— SELECTED EXTRACT —

Saturday, April 19, 2014

the many DIFFERENT worlds of World War I and II experiences : Graham Broad's "A SMALL PRICE TO PAY"

Hollywood's constant export of American-oriented war films to the rest of us to the contrary , humanity does not collectively share one great big universal WWI or WWII  experience.

The truth is 'we all' experienced both wars in very many wildly different ways - varying from 'the best of times' to 'the worst of all possible times'.

'Follow the death trail'


No single statistic fully encapsulates that awkward and un-popular fact.

However,  looking at the total number of deaths caused by each war as a percentage of each nation or colony's pre-war population , is a crude but vivid start.

Hollywood's America lost .13% of its population in WWI : Serbia (and their opponents the Ottoman Empire) lost 100x as many people !

We know exactly how many of those Serbs  - children, old women , men -  died : because postcards of their mass garrotting were as popular among Austrian soldiers as postcards of similar killings of Jewish Serbs were in WWII .

— TASK GOAL —
Please write out the part of the blog post on war experiences starting at "Hollywood's constant export" and ending at "but vivid start.".

Rows from a dataset:

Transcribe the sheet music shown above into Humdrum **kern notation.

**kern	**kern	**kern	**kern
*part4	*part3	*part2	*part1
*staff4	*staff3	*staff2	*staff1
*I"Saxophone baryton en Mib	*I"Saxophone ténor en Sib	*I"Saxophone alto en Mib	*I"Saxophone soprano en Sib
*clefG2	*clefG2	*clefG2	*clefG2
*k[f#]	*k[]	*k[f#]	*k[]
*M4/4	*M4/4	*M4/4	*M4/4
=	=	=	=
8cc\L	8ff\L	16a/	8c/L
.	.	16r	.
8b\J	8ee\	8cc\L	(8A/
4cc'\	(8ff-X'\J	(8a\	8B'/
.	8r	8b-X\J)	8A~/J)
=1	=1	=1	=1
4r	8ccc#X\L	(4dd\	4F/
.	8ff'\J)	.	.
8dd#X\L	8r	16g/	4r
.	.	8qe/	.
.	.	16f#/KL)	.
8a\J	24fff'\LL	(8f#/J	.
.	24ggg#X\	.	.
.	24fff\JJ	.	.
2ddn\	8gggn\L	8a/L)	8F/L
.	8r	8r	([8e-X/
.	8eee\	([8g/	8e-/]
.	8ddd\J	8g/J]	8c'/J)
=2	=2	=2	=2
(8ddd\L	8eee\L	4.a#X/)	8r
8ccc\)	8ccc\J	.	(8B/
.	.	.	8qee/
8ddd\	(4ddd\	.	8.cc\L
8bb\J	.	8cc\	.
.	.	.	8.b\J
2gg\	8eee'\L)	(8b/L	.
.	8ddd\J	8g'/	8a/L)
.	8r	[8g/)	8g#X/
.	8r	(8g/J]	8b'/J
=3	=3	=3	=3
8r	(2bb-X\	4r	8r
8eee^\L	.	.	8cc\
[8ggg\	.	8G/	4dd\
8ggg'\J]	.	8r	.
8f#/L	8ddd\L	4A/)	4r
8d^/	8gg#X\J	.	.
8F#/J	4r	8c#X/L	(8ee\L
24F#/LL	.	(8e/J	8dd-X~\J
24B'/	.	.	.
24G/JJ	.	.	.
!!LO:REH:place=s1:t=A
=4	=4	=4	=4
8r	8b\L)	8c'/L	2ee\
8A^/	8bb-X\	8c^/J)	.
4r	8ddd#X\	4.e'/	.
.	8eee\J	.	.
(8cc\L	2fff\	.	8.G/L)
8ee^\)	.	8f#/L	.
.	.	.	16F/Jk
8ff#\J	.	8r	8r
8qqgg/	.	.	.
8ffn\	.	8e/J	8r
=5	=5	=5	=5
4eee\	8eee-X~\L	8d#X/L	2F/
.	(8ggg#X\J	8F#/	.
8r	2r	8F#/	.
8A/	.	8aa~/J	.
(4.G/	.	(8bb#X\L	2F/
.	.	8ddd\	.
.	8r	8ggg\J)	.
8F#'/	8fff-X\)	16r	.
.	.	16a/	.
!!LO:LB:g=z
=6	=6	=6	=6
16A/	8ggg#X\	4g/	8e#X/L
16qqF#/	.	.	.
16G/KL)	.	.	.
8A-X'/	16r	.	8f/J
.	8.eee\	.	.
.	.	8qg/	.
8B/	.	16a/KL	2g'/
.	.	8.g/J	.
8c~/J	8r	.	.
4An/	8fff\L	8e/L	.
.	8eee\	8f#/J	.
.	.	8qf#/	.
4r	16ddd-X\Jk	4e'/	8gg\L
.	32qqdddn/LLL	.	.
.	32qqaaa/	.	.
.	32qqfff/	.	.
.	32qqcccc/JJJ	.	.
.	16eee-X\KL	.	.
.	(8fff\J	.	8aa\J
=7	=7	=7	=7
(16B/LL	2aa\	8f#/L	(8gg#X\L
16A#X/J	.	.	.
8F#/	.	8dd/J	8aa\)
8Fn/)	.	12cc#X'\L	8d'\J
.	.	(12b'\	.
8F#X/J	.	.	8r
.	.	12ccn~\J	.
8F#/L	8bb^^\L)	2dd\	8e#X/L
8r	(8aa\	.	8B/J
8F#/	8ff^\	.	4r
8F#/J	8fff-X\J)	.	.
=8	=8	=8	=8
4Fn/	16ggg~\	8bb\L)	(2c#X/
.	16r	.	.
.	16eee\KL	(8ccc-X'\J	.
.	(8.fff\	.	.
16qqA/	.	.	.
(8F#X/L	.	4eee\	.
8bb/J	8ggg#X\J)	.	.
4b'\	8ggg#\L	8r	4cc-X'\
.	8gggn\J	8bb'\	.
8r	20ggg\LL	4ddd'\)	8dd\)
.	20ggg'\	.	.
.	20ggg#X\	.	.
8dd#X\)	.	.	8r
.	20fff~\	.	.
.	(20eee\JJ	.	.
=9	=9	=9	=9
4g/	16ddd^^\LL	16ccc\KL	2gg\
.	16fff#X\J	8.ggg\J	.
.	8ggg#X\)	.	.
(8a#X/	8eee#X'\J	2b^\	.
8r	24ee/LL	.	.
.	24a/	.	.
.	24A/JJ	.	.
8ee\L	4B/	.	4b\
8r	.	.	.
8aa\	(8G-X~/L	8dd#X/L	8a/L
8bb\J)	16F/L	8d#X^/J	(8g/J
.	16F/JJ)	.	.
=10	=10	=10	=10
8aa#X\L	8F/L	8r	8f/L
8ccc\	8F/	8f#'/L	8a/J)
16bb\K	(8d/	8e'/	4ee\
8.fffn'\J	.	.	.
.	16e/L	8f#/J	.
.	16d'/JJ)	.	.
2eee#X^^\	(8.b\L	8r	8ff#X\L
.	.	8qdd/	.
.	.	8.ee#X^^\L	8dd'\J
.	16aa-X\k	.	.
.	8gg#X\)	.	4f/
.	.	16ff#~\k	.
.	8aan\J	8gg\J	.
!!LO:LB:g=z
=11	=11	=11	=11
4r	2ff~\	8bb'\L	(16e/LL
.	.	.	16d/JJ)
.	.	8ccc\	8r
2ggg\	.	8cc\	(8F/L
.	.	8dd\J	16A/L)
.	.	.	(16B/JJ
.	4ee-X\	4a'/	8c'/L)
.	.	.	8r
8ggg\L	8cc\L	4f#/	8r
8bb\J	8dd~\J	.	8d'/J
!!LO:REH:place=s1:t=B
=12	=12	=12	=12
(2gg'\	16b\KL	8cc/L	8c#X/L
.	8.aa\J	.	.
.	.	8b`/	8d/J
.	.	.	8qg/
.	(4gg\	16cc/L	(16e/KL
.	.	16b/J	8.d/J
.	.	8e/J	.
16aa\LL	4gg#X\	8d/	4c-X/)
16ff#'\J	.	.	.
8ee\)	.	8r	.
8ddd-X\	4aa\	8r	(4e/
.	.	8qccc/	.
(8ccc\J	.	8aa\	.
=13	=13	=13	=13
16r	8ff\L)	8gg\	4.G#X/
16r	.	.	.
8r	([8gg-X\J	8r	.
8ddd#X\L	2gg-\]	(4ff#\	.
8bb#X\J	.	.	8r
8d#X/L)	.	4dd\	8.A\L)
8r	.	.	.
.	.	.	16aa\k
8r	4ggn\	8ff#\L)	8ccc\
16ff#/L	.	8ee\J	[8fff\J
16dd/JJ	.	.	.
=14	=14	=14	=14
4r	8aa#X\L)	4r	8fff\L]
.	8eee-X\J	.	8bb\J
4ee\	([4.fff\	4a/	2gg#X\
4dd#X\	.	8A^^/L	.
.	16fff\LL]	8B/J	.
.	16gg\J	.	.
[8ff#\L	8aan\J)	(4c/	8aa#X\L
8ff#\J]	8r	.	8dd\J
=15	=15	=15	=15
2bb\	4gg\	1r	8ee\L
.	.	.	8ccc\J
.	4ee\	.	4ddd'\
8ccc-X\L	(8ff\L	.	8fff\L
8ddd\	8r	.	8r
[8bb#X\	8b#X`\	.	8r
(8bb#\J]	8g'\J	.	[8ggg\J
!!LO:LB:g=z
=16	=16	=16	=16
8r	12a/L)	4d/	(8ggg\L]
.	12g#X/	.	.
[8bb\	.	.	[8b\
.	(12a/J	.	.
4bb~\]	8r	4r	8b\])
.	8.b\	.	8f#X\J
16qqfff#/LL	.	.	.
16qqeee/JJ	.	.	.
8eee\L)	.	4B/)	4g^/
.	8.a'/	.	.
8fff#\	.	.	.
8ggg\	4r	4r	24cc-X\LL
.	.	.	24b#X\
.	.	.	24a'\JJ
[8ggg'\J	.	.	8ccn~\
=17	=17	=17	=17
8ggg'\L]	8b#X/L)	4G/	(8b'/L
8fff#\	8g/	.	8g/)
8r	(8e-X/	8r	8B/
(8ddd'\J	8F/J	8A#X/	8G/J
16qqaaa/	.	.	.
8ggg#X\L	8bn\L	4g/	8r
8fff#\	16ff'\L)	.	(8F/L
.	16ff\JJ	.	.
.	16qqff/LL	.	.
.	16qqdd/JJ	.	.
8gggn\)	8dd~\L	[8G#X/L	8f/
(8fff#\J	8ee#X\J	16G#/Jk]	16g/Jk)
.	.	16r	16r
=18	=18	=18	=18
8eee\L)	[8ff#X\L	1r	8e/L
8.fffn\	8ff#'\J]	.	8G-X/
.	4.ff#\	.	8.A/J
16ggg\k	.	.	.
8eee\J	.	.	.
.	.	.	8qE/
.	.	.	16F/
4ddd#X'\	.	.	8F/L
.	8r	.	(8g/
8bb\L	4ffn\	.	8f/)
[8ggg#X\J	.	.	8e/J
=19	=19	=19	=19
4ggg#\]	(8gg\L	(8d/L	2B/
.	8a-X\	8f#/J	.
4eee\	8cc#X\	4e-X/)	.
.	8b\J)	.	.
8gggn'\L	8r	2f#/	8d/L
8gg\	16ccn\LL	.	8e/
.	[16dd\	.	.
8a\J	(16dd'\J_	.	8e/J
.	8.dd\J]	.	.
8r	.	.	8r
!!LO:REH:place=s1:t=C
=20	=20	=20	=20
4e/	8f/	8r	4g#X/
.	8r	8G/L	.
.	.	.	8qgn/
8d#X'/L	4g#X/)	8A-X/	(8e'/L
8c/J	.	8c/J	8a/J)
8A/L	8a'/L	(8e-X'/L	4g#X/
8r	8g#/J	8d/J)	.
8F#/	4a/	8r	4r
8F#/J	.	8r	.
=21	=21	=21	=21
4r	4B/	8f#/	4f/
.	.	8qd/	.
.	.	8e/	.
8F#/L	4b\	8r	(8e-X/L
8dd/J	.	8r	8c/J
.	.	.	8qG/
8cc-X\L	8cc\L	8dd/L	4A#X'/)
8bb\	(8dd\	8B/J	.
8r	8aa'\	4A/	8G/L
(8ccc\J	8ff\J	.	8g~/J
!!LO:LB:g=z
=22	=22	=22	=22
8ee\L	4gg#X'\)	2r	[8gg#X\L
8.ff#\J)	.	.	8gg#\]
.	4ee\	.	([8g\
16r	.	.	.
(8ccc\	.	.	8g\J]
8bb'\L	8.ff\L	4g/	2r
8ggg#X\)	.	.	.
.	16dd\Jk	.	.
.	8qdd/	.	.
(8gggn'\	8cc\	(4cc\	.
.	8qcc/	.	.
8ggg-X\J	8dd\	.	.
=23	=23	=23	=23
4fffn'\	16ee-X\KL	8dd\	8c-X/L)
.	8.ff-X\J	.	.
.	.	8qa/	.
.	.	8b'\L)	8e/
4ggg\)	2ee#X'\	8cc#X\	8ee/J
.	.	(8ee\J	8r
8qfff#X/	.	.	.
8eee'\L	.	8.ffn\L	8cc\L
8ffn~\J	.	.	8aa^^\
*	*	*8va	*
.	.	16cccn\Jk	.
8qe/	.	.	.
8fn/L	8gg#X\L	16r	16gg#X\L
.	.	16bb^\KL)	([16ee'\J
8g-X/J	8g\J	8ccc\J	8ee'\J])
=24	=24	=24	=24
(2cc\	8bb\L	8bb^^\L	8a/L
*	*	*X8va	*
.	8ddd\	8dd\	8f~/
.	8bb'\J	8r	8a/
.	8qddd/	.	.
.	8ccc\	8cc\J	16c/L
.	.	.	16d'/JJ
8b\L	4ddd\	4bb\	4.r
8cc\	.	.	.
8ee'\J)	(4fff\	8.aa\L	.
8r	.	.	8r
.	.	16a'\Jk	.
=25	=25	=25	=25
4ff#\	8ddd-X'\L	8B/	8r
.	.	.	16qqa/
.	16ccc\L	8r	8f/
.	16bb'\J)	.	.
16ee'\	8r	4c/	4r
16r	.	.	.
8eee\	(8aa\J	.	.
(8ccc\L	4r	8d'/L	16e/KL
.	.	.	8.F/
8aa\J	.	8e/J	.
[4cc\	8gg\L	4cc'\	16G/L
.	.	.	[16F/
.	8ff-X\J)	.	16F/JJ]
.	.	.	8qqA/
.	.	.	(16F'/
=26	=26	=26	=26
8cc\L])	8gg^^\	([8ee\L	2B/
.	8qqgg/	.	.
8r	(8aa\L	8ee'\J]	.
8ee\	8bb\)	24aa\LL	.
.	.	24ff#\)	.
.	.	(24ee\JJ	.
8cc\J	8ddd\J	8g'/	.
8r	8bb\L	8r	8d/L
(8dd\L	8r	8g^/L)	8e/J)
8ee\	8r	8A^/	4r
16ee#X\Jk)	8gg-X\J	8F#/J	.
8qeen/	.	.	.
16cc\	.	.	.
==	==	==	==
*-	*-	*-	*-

— SOLUTION TO THIS PROBLEM —
Hollywood's constant export of American-oriented war films to the rest of us to the contrary , humanity does not collectively share one great big universal WWI or WWII  experience.

The truth is 'we all' experienced both wars in very many wildly different ways - varying from 'the best of times' to 'the worst of all possible times'.

'Follow the death trail'


No single statistic fully encapsulates that awkward and un-popular fact.

However,  looking at the total number of deaths caused by each war as a percentage of each nation or colony's pre-war population , is a crude but vivid start.